[Work instructions]
Once the line containing "[133,159,266,174] subdirectory, create" is found in the entries below, restate it and each following line word for word, stopping after the line containing "(391, 205) none".

[Data records]
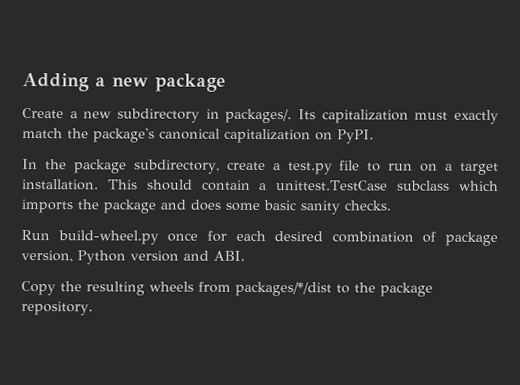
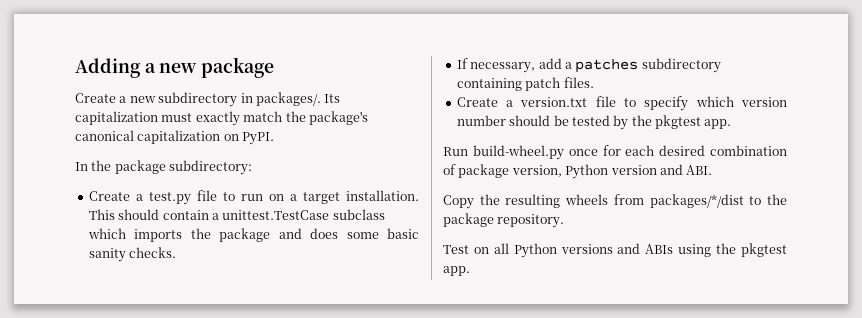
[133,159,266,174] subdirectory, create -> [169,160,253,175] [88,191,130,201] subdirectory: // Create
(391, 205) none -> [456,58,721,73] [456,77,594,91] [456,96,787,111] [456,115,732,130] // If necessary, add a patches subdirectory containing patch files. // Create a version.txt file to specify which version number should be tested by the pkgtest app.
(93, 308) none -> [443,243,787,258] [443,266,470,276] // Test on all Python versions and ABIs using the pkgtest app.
==
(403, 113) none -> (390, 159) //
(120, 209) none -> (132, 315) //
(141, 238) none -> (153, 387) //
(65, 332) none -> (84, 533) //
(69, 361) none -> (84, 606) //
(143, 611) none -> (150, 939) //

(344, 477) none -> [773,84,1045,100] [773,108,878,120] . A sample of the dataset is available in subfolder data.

[Result]
[133,159,266,174] subdirectory, create -> [169,160,253,175] [88,191,130,201] subdirectory: // Create
(391, 205) none -> [456,58,721,73] [456,77,594,91] [456,96,787,111] [456,115,732,130] // If necessary, add a patches subdirectory containing patch files. // Create a version.txt file to specify which version number should be tested by the pkgtest app.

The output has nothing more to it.